In the Frontier Province of Pakistan there is a tradition of marriage between prepubescent boys and older men, says Shivananda Khan who works in the region as the Executive Director of the Naz Foundation International. According to him, a boy marriage is arranged between the two families and lasts only until the boy reaches puberty. After the marriage is over, it is then the older man's responsibility to find the younger man a wife.

In 2005, one such boy marriage was wrongly reported by western media outlets, including the BBC, as "Pakistan first Gay Marriage." Khan, also a steering committee member for the Global Forum on MSM and HIV, says the construct of boy marriage is very different than gay marriage, something that members of the western media would not understand without proper investigating. As a result of the media attention, both the boy and the families were victims of family and shamed in their region.

It is assumptions and confusion like what happened in Pakistan that makes MSM and LGBT rights work in the global south difficult."Language and incorrect terminology", says Khan "can wreak havoc in local communities. Certain words are like red flags to a bull for many local governments and leaders around the world." Terms like gay and LGBT are western centric says Khan and tend only to resonate with middle and upper middle class people in low and middle income countries.

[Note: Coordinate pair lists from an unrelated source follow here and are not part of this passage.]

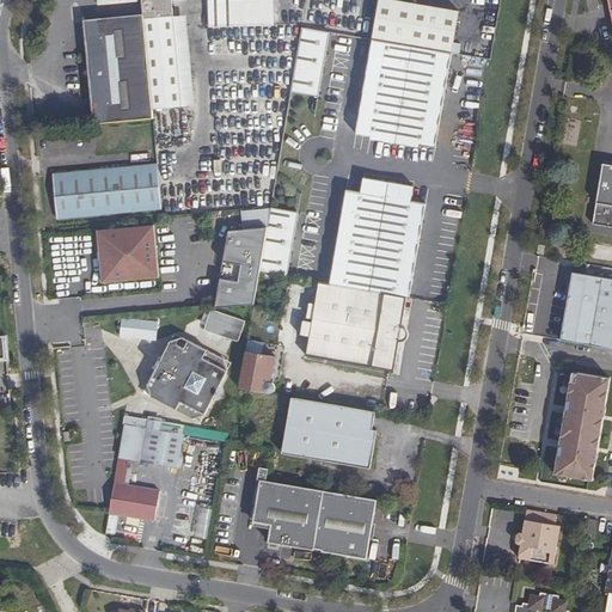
[(154,0),(141,0),(144,14),(152,109),(182,106),(173,16),(157,17),(154,0)]
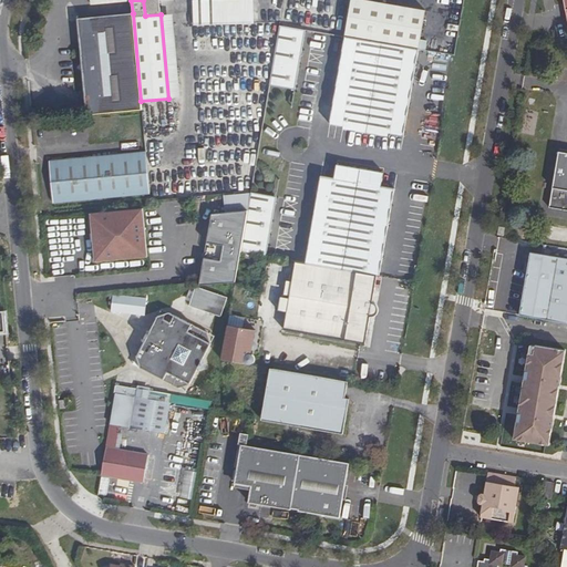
[(158,0),(143,0),(145,16),(161,14),(158,0)]
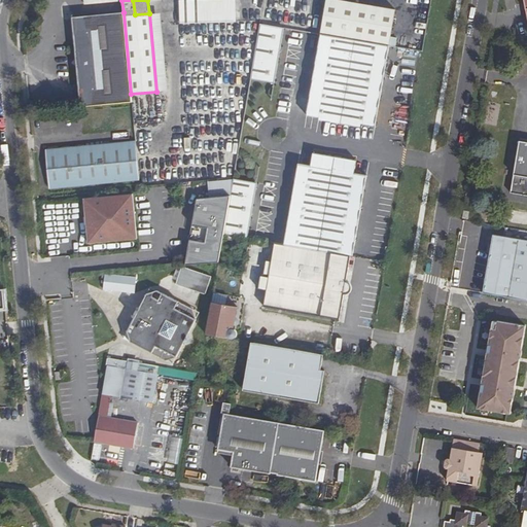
[(389,45),(395,9),(341,0),(325,0),(320,34),(389,45)]
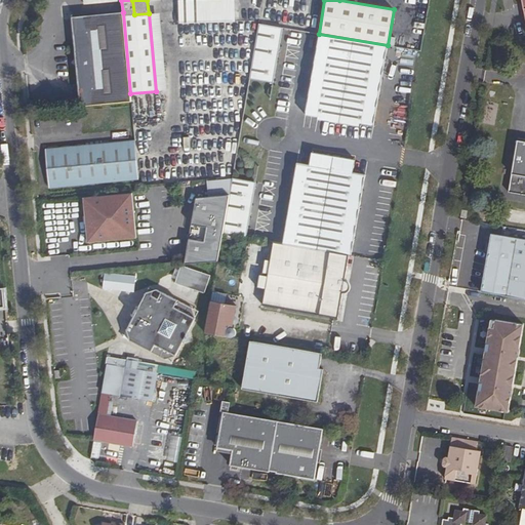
[(123,12),(72,17),(75,58),(71,63),(75,66),(76,66),(80,107),(131,102),(130,93),(123,12)]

As it has been discussed at the 17th annualInternational AIDS Conference in Mexico City, achieving LGBT and MSM rights is part of what is needed to end new HIV infections. "Homophobia continues to fuel the spread of HIV," said International AIDS Society Executive Director CraigMcLure in a prepared statement for a press conference at the IAC. "This must change. Research has demonstrated over and over again that reducing the social exclusion of men who have sex with men through the promotion and protection of Human Rights is not only consistent with, but a prerequisite to, good public health."

The MSM GF and the International AIDS Society hosted the press conference. The MSM GF also was responsible for the preconference on global MSM issues, where Jeff O'Malley from the UNDP echoed those of McClure's but held within them a cautionary word, " We have to work for LGBT rights while avoiding backlash that could put our peers in danger in countries that are not as open (as ours). We need to work carefully and the work should be led through health services"

Director of the National HIV/AIDS Programme of Mexico and Latin American LGBT hero Jorge Saavedra is a good example of employing the vehicle of health services to create social change. He started the 1stambulatory HIV/AIDS clinic, which he labeled an anti-homophobia space. He also hired the first transgender person in the government. Through his work, he has launched anti-machismo and anti-homophobia campaigns and has shown the world that through working on important basic needs like health social issues can be addressed.

Khan, through his work at the Naz Foundation, provides another example of how LGBT and MSM rights can be achieved in possibly hostile environments. The Southern Asian-based NAZ foundation, empowers low-income MSM collectives though ‘technical, finanacial and institutional support" that enables these groups to better develop self help sex health programs and advocate for human rights from the ground up.

While there are many barriers and considerations before and while engaging in global sexual minority rights and HIV prevention work, Joel Nana, a MSM GF steering committee member from Cameroon quotes, Martin Luther King for encouragement. "In the end, we will remember not the words of our enemies, but the silence of our friends."

As the final days are upon us at the AIDS conference, we all leave feeling maybe equipped to change the world. It is in our collective best interest to watch how we change it and ensure that it is for the better.